When Obamacare is fully implemented payment to physicians will be lower. Physicians will be responsible for their financial performance and penalized if performance is poor.
“When people don't get paid adequately, the quality of their work suffers over the long haul. The best and brightest would-be doctors won't sign up for medical school when they figure out they won't get paid enough.”
Another option is that physicians will unionize. They will hire effective negotiators to be paid their true value.
Obamacare’s hidden taxes are fudging our real unfunded obligations. The ballooning deficit will slow our economic growth. Millions will remain unemployed and uninsured.
The Independent Payment Advisory Board's cost-cutting measures will ration medical care.

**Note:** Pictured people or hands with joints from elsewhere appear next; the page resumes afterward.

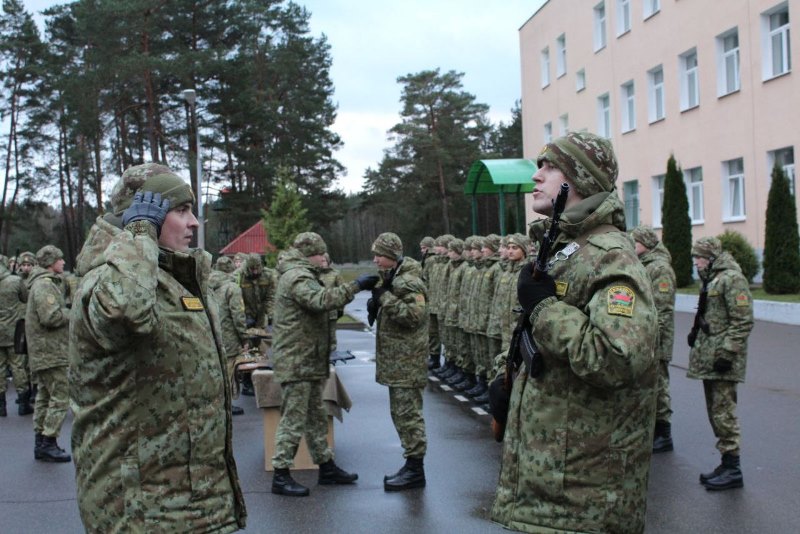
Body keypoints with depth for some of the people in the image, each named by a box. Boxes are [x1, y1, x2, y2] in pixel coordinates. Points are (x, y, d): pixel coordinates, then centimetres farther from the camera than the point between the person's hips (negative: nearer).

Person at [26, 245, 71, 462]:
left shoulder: (48, 283, 19)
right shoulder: (45, 284, -15)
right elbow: (50, 316, -24)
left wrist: (66, 313, 5)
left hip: (42, 352, 11)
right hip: (51, 351, -11)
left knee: (45, 395, 15)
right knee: (60, 396, -8)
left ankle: (41, 441, 21)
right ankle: (48, 442, -6)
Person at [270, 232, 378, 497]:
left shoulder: (302, 276, 19)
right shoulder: (296, 277, -16)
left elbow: (319, 301, 18)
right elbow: (321, 300, -32)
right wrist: (355, 286, -30)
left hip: (309, 360, 11)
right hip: (297, 361, -11)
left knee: (316, 416, 17)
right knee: (294, 418, -6)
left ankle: (326, 466, 27)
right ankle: (281, 475, 1)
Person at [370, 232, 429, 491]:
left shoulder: (408, 281, -15)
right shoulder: (393, 277, 15)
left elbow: (414, 314, -26)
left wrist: (385, 298, -22)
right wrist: (378, 303, 5)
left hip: (407, 360, -10)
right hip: (397, 359, 10)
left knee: (407, 412, -6)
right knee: (402, 411, 15)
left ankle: (415, 469, 1)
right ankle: (412, 465, 23)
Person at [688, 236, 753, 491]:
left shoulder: (732, 279, -14)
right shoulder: (712, 279, 17)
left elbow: (743, 321, -18)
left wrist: (726, 353, -20)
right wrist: (696, 333, 19)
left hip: (722, 358, -10)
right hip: (708, 357, 10)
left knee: (723, 411, -7)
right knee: (715, 411, 13)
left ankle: (732, 469, -1)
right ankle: (726, 464, 22)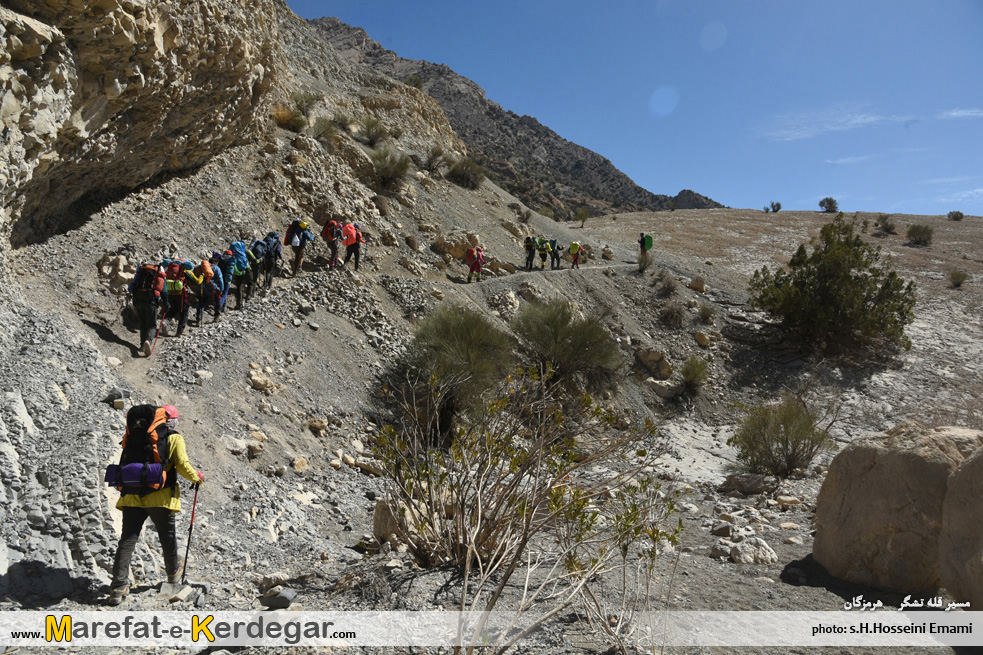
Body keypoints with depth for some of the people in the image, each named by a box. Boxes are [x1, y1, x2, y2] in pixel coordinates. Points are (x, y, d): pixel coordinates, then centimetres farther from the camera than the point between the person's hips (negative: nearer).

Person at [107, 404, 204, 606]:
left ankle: (118, 588, -2)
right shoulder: (173, 438, -1)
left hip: (132, 495, 3)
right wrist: (196, 477, 9)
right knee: (168, 537, 16)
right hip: (160, 496, -3)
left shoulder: (133, 435, 12)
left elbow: (126, 463, 13)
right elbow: (182, 465, -7)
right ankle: (173, 574, 33)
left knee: (127, 540, 5)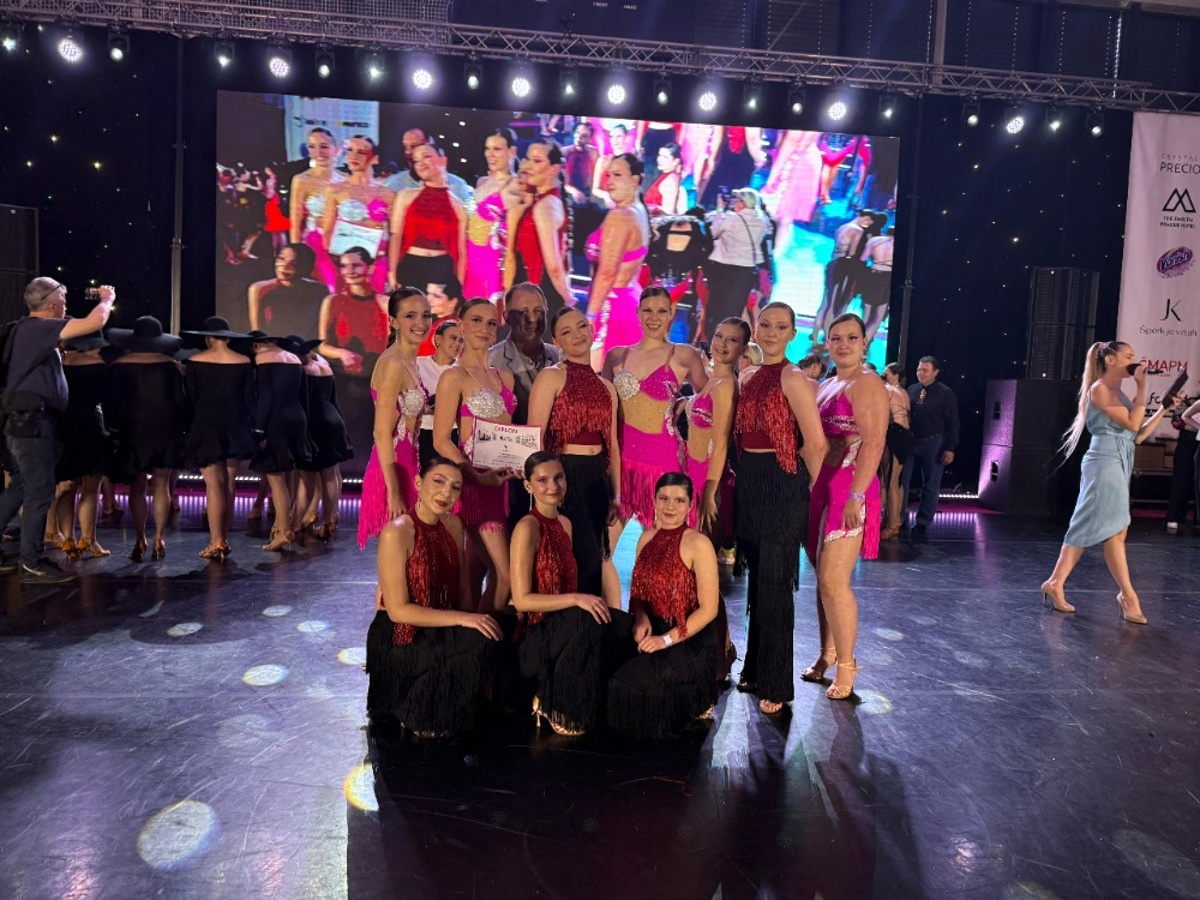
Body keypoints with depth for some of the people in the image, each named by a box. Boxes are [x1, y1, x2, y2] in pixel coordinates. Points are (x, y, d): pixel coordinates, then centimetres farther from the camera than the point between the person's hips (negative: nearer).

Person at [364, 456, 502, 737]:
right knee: (479, 644, -26)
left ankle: (434, 705, 10)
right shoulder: (397, 532, -20)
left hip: (439, 629, 7)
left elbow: (460, 590, 8)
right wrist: (463, 620, -24)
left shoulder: (453, 525, 1)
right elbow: (398, 610, -21)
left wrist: (475, 619, -11)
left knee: (489, 637, -18)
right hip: (398, 637, -7)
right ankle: (419, 715, -2)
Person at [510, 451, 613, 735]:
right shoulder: (527, 527, -14)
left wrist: (586, 601, -3)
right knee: (588, 619, -33)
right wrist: (576, 599, -25)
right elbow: (522, 600, -18)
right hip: (533, 637, -6)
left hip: (562, 625, 7)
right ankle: (555, 707, -10)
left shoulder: (565, 524, 10)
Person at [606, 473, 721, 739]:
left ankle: (693, 703, 5)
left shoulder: (698, 544, -14)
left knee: (632, 681, -24)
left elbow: (708, 609, -14)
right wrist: (641, 618, -8)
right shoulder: (647, 537, 6)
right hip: (652, 630, 6)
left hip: (689, 640, -6)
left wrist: (667, 639, -20)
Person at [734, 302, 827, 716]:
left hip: (781, 485, -8)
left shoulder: (793, 378, -12)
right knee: (757, 578, 15)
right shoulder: (750, 377, 12)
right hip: (749, 483, 8)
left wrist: (801, 487, -6)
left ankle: (776, 685, 12)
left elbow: (816, 443, -15)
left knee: (774, 583, -1)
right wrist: (743, 478, 9)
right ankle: (756, 670, 29)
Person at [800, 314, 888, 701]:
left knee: (834, 580, -10)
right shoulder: (826, 386, 18)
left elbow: (873, 443, -17)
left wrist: (856, 495, -24)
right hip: (819, 488, 8)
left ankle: (846, 665, 3)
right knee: (822, 578, 12)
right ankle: (826, 655, 23)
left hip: (848, 489, -8)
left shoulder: (868, 385, -7)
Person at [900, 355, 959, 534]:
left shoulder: (945, 393, -5)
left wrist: (950, 448, -12)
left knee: (930, 485, 6)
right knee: (902, 480, 4)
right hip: (909, 441, 3)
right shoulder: (911, 390, 4)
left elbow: (952, 423, -6)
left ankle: (923, 523, 15)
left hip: (933, 443, -3)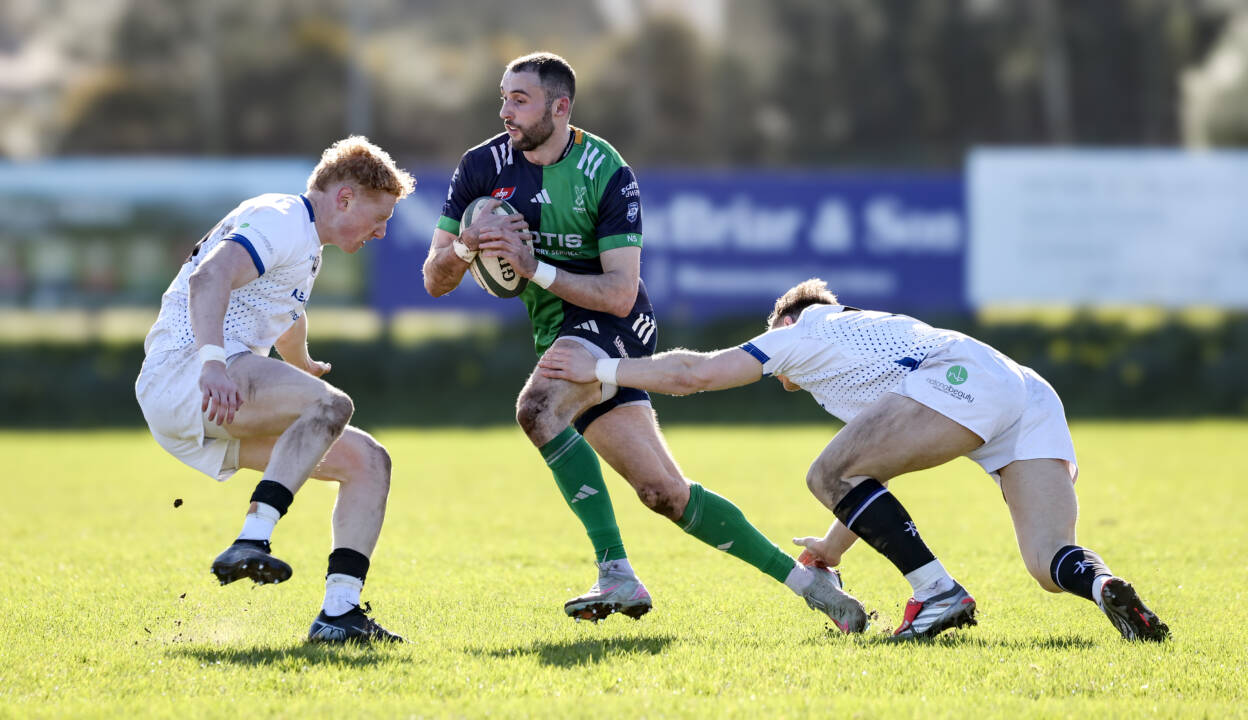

The board will decide what treatment is worthy of reimbursement not the consumers of healthcare.
“ Remember the recent replacement refs for the NFL? The NFL went downhill, and the fans booed and demanded a change.
Imagine replacement doctors in our medical care.”
Healthcare consumers are confused and angered by swiftly rising premiums and high deductibles, according to focus groups in four U.S. cities conducted by researchers for the Robert Wood Johnson Foundation.These focus groups were likely to question physicians’ recommendations and compare costs and quality information just like shopping for a car or a TV set. They knew their costs “practically down to the penny.”
Consumers are not stupid!
They are starting to say, as Reilly did on his weekly sitcom,
“ What a revolting development this is.”
The opinions expressed in the blog “Repairing The Healthcare System” are, mine and mine alone.